Work to do:
Copy out the rows starting with the line with "collection date: 1989-09-09" and going on through the line with "determined by: McKee, G. S., (US), NMNH", swapping "country" for "nation" everywhere and keeping the rest the same. Give only those lines.

Dataset excerpts:
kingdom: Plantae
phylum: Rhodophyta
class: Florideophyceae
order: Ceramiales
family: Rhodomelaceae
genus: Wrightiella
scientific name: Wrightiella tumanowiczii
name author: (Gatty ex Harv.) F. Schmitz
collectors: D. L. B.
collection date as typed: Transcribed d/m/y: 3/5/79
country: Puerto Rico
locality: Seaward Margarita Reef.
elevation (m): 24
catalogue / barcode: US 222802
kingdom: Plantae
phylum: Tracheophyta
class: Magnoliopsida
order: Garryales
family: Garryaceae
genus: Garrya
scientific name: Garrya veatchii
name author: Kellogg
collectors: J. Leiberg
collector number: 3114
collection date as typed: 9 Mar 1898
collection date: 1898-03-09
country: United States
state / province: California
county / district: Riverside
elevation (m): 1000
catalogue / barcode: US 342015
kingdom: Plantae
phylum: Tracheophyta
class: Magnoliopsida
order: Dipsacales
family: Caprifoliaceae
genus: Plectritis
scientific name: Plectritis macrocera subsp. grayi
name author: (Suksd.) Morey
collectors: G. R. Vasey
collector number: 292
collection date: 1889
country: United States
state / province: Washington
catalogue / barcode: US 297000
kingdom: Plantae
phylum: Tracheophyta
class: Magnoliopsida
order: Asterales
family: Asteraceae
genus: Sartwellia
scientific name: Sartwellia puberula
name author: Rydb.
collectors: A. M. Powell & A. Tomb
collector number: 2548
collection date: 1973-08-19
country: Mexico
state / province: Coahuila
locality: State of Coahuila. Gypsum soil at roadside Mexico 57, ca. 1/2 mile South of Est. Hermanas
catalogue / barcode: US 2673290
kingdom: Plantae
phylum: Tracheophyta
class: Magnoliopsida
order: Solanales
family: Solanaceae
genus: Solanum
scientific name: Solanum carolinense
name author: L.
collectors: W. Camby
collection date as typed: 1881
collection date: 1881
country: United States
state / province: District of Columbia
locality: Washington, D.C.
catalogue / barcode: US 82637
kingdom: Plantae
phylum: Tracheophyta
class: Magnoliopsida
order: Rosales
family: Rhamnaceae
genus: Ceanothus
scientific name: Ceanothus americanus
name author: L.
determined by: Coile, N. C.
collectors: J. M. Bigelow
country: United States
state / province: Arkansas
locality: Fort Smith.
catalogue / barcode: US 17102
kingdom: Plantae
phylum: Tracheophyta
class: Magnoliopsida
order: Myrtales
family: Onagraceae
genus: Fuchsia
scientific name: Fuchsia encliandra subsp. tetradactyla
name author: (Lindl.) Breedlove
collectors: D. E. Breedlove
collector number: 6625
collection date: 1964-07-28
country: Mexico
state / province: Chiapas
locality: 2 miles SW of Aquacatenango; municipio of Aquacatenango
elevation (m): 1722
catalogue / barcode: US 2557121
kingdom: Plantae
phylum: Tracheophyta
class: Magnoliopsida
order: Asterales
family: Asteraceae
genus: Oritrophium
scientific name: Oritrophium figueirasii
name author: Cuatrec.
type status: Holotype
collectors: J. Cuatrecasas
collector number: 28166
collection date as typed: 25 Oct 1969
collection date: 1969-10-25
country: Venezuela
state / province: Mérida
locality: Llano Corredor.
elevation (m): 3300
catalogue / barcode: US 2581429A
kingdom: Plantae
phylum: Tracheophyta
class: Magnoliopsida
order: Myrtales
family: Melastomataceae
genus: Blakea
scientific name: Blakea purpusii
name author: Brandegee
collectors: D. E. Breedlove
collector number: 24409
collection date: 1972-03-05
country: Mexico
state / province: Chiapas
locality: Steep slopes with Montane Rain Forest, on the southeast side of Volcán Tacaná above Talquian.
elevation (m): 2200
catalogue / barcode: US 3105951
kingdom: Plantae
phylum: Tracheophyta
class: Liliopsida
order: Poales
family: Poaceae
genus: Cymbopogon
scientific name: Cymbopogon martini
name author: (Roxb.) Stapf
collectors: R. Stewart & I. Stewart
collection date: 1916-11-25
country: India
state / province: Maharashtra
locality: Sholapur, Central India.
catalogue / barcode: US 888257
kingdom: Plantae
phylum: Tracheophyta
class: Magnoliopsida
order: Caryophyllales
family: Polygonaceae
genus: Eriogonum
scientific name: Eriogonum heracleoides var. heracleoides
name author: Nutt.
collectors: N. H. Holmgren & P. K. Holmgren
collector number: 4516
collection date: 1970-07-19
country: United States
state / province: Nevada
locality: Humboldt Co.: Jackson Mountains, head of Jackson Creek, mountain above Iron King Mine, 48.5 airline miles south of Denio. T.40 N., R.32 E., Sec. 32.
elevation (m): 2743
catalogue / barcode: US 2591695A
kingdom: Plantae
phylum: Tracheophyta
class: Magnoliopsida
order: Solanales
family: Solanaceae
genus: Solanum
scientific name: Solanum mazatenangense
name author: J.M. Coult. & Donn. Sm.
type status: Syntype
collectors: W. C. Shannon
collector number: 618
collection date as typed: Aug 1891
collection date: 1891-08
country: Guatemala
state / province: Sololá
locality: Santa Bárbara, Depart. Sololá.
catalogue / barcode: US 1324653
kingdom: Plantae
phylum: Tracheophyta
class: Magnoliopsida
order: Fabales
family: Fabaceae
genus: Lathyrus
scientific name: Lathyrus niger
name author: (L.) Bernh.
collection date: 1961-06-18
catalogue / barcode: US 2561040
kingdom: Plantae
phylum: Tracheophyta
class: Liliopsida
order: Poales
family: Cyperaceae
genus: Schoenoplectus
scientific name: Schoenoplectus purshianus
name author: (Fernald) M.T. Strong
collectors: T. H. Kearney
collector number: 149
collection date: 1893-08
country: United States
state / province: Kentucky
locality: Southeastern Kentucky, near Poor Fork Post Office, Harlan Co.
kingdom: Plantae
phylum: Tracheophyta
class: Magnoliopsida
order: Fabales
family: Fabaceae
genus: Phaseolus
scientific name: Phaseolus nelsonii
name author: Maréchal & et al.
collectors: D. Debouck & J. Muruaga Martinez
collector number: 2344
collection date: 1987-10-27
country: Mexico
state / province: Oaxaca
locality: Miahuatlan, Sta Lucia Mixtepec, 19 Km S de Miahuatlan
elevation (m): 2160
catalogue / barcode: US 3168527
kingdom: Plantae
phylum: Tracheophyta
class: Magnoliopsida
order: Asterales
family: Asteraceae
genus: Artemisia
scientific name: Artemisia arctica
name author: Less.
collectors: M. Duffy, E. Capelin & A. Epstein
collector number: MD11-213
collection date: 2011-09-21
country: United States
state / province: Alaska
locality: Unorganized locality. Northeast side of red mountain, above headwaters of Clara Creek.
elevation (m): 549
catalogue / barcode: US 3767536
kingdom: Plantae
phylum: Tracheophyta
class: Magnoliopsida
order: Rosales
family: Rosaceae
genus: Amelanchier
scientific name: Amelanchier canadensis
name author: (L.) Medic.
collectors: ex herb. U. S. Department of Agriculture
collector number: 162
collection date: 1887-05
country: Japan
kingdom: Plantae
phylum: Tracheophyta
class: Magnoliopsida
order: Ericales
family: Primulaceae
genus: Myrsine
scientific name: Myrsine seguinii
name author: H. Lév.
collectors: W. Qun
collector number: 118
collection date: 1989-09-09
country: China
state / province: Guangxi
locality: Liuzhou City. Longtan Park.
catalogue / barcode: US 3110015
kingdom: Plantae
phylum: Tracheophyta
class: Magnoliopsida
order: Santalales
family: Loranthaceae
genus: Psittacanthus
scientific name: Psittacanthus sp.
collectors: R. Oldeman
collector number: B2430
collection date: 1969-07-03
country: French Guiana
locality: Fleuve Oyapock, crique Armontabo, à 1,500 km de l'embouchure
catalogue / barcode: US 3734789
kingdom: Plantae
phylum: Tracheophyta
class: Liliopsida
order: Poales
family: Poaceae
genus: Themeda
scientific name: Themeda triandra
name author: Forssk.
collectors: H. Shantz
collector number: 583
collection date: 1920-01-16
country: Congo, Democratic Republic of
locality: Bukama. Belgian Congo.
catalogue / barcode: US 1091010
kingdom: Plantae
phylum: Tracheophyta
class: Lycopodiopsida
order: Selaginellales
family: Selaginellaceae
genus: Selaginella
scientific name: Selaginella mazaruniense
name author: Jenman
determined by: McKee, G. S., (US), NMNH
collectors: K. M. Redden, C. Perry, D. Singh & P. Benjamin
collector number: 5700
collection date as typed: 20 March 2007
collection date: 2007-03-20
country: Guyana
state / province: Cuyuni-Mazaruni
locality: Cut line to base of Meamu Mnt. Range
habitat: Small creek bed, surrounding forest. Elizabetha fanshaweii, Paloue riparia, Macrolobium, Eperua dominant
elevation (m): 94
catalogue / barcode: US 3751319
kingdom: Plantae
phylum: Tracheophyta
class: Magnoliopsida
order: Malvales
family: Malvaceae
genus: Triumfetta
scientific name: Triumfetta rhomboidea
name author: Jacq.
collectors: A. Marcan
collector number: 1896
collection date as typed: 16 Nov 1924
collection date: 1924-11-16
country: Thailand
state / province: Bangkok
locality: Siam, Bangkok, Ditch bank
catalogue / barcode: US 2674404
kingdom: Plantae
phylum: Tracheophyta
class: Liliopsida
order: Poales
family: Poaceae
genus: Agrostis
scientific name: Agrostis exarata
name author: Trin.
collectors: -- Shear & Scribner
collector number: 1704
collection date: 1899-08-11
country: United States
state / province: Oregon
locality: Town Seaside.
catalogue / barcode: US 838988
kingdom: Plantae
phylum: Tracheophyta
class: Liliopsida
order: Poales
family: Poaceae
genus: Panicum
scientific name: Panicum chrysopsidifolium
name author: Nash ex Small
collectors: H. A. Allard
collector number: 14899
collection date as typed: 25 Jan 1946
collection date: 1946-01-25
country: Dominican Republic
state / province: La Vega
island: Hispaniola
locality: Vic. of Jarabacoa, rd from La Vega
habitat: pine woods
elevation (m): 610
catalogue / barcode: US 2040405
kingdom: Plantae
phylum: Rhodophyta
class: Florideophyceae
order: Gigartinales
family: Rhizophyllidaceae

Result of the exercise:
collection date: 1989-09-09
nation: China
state / province: Guangxi
locality: Liuzhou City. Longtan Park.
catalogue / barcode: US 3110015
kingdom: Plantae
phylum: Tracheophyta
class: Magnoliopsida
order: Santalales
family: Loranthaceae
genus: Psittacanthus
scientific name: Psittacanthus sp.
collectors: R. Oldeman
collector number: B2430
collection date: 1969-07-03
nation: French Guiana
locality: Fleuve Oyapock, crique Armontabo, à 1,500 km de l'embouchure
catalogue / barcode: US 3734789
kingdom: Plantae
phylum: Tracheophyta
class: Liliopsida
order: Poales
family: Poaceae
genus: Themeda
scientific name: Themeda triandra
name author: Forssk.
collectors: H. Shantz
collector number: 583
collection date: 1920-01-16
nation: Congo, Democratic Republic of
locality: Bukama. Belgian Congo.
catalogue / barcode: US 1091010
kingdom: Plantae
phylum: Tracheophyta
class: Lycopodiopsida
order: Selaginellales
family: Selaginellaceae
genus: Selaginella
scientific name: Selaginella mazaruniense
name author: Jenman
determined by: McKee, G. S., (US), NMNH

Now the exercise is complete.